Publicada pela primeira vez em 1951, esta é obviamente uma obra datada. Datada num sentido muito preciso: depois da sua edição a teoria cinematográfica como domínio epistemológico evoluiu, transformou-se, incorporou novas vias de análise e novas áreas de conhecimento, sobretudo devido ao influxo de pesquisas académicas oriundas do universo anglo-saxónico. A razão pela qual a destacamos, para além do seu valor intrínseco, é o seu absoluto pioneirismo e singularidade. De facto, é a primeiríssima síntese das teorias cinematográficas elaboradas até então, caracterizando-se pelo seu caráter exaustivo e rigoroso. De resto, o pioneirismo de Guido Aristarco não se esgota na conceção desta obra: foi o primeiro professor universitário de cinema em Itália (em Turim e depois em Roma). Destacou-se também pela fundação e direção da revista
Cinema Nuovo e pela introdução da teoria marxista na crítica cinematográfica, influenciado pelo pensamento de Antonio Gramsci e Gyorgy Lukács. Quando faleceu, aos 80 anos, deixou um legado que, seja qual for a perspetiva, é notável, encerrando uma era de intensos debates ideológicos sobre o “especificamente cinematográfico” e a sua inserção na alta cultura, numa chave marxista e gramsciana consagrada em 1965 no prefácio que Lukács escreveu para a sua obra “Il Dissolvimento Della Ragione : Discurso Sul Cinema”
[1]. O primeiro capítulo desse livro, intitulado “Marx, O Cinema e a Crítica do Filme”, enuncia, catorze anos depois, o modo como Aristarco utiliza os utensílios e a metodologia do materialismo dialético, não só na análise de filmes mas também no modo como analisa a estrutura das grandes teorias cinematográficas na obra que hoje nos ocupa, pelo que a leitura deste texto se torna útil para a total compreensão de textos que, de outro modo, poderiam parecer excessivamente determinados por tendências ideológicas e subjugados a um programa político que lhes diminuiria o alcance e a importância.
Como sabemos, uma teoria é um conjunto de proposições coerentes e hierarquizadas representando um domínio determinado de fenómenos ou objetos, visando compreender, explicar, interpretar esses mesmos fenómenos ou objetos.

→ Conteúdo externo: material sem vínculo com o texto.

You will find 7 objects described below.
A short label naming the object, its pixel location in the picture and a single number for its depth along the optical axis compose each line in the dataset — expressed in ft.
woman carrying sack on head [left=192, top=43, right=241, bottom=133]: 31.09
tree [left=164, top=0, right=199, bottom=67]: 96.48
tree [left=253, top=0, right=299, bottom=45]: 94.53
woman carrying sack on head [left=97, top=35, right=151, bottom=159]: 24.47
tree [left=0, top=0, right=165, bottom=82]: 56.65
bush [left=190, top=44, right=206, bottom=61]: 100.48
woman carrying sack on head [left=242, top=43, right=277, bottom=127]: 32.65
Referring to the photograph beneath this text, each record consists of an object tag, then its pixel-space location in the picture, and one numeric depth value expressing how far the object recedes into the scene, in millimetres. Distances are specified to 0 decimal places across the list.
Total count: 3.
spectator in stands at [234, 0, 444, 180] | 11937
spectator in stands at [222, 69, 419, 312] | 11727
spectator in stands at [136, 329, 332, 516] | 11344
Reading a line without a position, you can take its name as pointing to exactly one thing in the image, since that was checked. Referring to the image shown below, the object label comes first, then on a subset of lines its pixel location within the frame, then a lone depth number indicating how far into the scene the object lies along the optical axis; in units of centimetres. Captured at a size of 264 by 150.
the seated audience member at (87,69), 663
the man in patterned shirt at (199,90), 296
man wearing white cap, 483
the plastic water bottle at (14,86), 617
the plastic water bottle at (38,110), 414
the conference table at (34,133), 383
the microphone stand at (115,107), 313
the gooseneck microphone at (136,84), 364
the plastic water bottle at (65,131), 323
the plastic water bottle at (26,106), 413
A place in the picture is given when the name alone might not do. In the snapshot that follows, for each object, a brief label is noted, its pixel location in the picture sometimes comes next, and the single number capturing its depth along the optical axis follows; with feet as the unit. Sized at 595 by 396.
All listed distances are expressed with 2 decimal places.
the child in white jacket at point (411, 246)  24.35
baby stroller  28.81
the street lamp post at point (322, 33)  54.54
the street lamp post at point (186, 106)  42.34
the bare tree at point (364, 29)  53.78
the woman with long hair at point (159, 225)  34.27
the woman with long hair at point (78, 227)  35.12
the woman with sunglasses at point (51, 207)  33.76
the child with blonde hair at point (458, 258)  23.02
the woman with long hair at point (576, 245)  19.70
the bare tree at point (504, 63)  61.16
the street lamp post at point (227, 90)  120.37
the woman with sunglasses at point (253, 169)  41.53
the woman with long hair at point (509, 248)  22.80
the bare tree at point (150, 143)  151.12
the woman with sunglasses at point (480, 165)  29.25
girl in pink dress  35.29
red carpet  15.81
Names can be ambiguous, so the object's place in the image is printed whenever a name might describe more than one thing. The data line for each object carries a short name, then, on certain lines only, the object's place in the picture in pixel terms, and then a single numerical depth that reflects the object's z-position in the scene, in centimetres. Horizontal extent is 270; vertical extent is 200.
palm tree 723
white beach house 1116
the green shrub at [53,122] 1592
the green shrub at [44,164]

Assim, as noções, ideias e conceitos abstratos aplicados a um domínio particular, como é o caso do cinema, são filtradas por Aristarco à luz de uma pragmática que nunca perde de vista a concretude desse mesmo domínio; a construção intelectual, hipotética e sintética, organizada em sistema é sempre verificada por um protocolo experimental; um conjunto de leis formando um sistema coerente que dá conta da natureza, variações e continuidades dos objetos. Se bem que o nosso sentido contemporâneo de teoria não derive precisamente do trabalho de Aristarco, damos por adquirido que o seu uso particular foi certamente representativo de uma vasta metamorfose ocorrida no imediato pós-guerra, envolvendo um novo conjunto de critérios indispensáveis para a identificação da teoria aliado a um distintivo conjunto de práticas institucionais. De outro modo, o empreendimento de Aristarco seria confrontado com uma dificuldade aparentemente inultrapassável: o de uma teoria sem prática e de uma prática sem teoria, nó górdio e dilema que o autor resolve ao criar o quadro mais completo dos debates originais ao fim dos anos 40, revelando uma enorme capacidade de compor uma galeria unificadora em que faz entrar todos aqueles autores que confrontaram o cinema a partir de uma perspetiva mais vasta do que a da simples recensão desta ou daquela obra particular.
[1] Disponível na Biblioteca da Cinemateca em tradução castelhana.